Now, don't get me wrong; I don't want to sound like a Soviet censor. I just believe that we might get along better if we judged all music equally--from Romantic to avant-garde, from traditional to experimental--and didn't automatically shrink from any music that happens to conform to older norms.

Which gets me to my point (finally): Will critics of serious music ever consider film music "classical music"? Is classical music primarily a matter of intent, complexity, structure, or design? Maybe, yet symphony orchestras all over the world play concerts of film music and fill their halls with it. Therefore, is film music "classical" if a noted symphony orchestra plays it? I posit this hypothesis: A hundred years from now, film composer John Williams may be among the most-popular "classical" composers of his generation, still selling recordings (in whatever medium exists a hundred years from now), still being performed by symphony orchestras, and obviously still celebrated as a "classical" composer of big-scale symphonic works.

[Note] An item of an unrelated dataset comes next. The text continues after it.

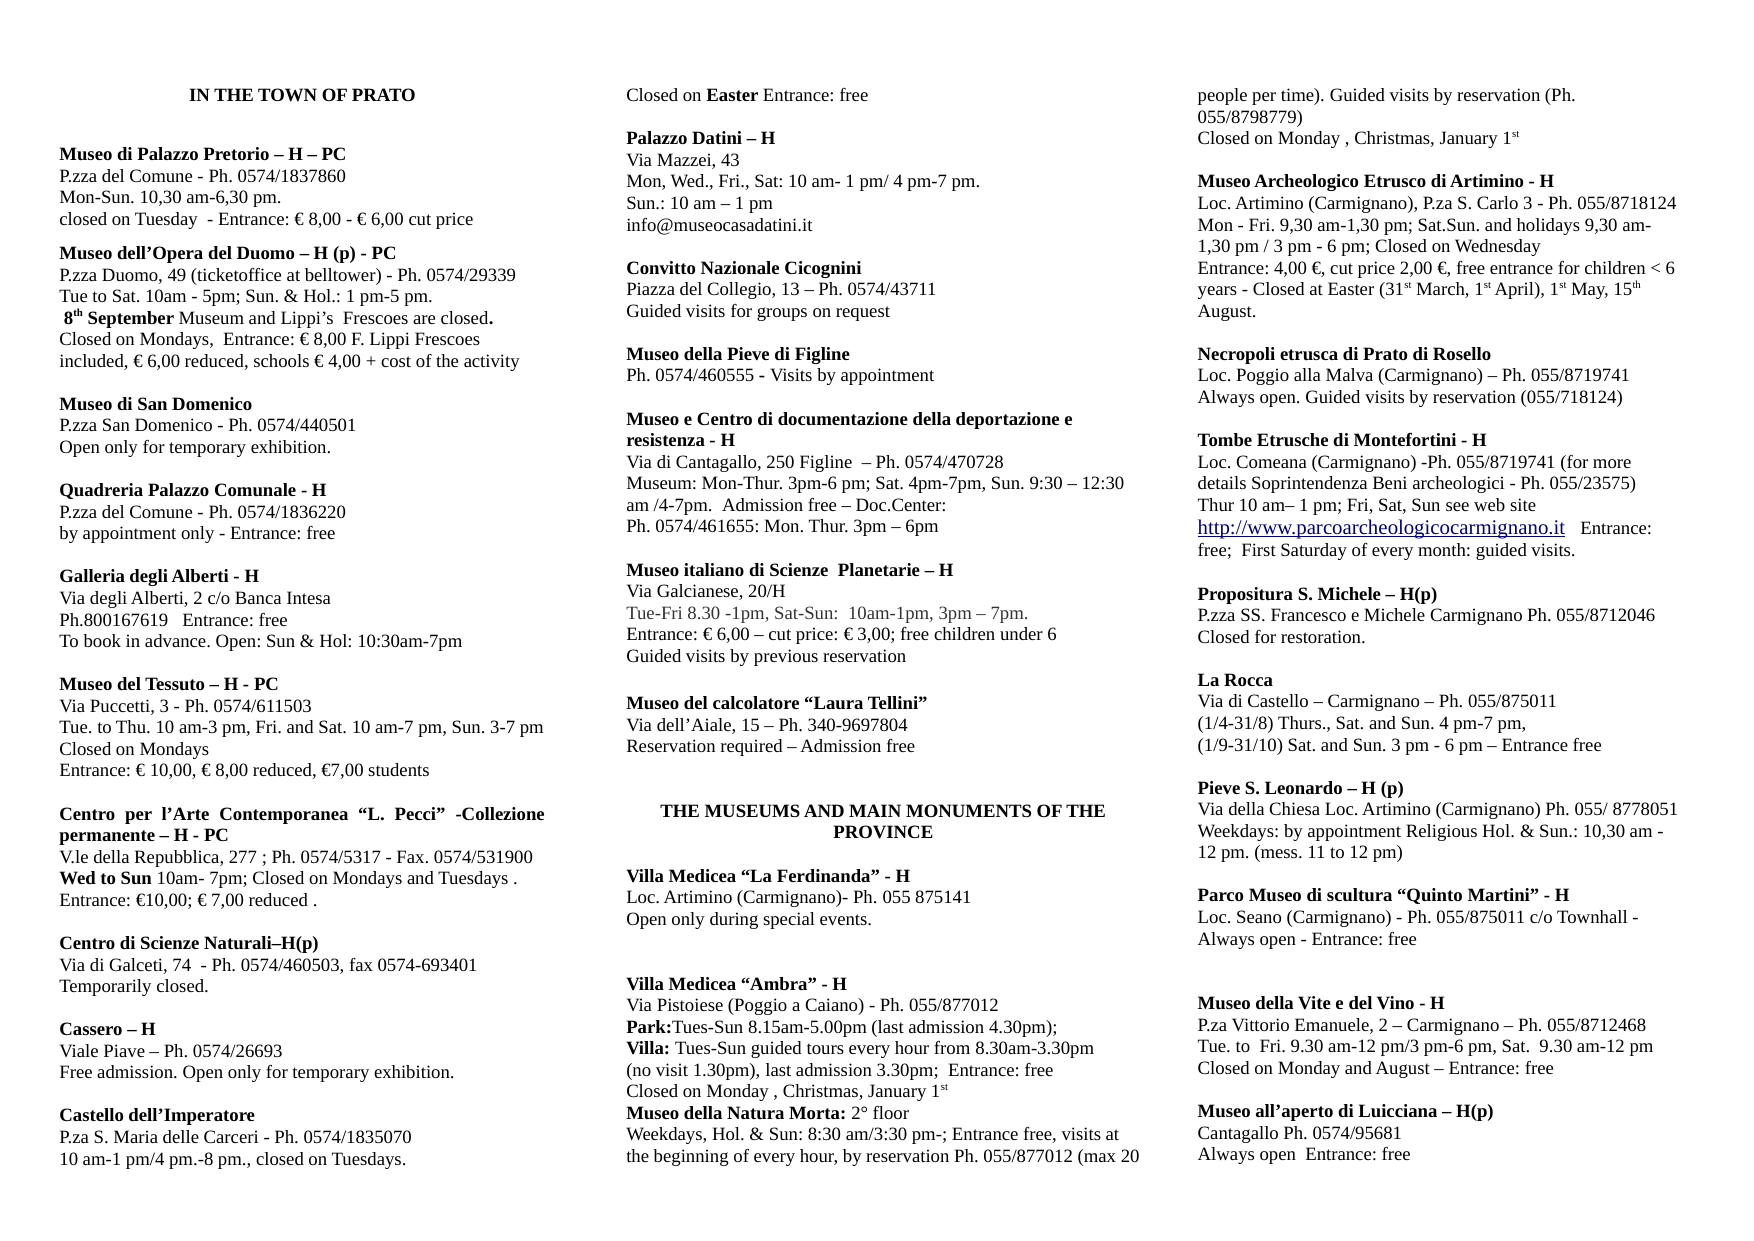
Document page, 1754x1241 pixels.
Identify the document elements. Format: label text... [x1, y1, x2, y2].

text Piazza del Collegio, 13 – Ph. 0574/43711 [626, 278, 1140, 300]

That doesn't mean I think the music of John Williams is any better or more important than the music of a thousand more innovative, more creative, more "modern" composers of the past half century. I just think in its general appeal, Williams's music will last longer than the music of most of his more "serious" contemporaries.

And, as an example, we come to the album under discussion, A Tribute to John Williams. It contains fifteen of his personal favorite pieces, most of them familiar to almost anybody with ears, all of them conducted by Mr. Williams himself with various orchestras over the years and recorded between 1991 and 2012 by RCA, Sony, and others. They include works for movies, television, concerts, and festive occasions, all of them "symphonic," all of them "classical" by at least somebody's definition.

The program begins with the jubilant "Sound the Bells!," made with the Recording Arts Orchestra of Los Angeles in 2000. It's an appropriate curtain-raiser. Then it's on to more-familiar ground with music from Jaws, the charming "Shark Cage Fugue," recorded with the Boston Pops in 1990. Following that is the enchanting main theme from Sabrina, with soloist Itzhak Perlman and the Pittsburgh Symphony from 1996. And from the sublime to the ridiculous, we get the humorously boisterous "March" from 1941, with the Boston Pops, 1990. It's great, good fun.

And so it goes, with more tracks from E.T., Indiana Jones, Harry Potter, Schindler's List, Tintin, and the NBC Nightly News. But you don't always get the movements you expect, like the haunting "Dartmoor, 1912" theme from War Horse.

In addition, we find the undoubtedly "classical" Elegy for Cello and Orchestra with soloist Yo-Yo Ma and the Recording Arts Orchestra of Los Angeles, 2001. Perhaps what I found most memorable, however, was "Going to School" from Memoirs of a Geisha, again played by soloist Yo-Yo Ma for the motion picture soundtrack in 2005.

Then, for sheer brilliance, there's the penultimate number on the program, the "Throne Room Theme" from Star Wars, with Williams leading the Skywalker Symphony Orchestra from 1990.

The album ends with the multifaceted Happy Birthday Variations, previously unreleased though recorded in 1999. It makes an apt conclusion to Mr. Williams's birthday celebrations and further muddies the waters, leaving us wondering more than ever just what constitutes "classical music."

The recordings all sound good, but they are not always entirely realistic or natural. The sonics are more in the tradition of motion-picture soundtracks: multi-miked, in many cases one-dimensional, slightly forward, always clear, but just as often light.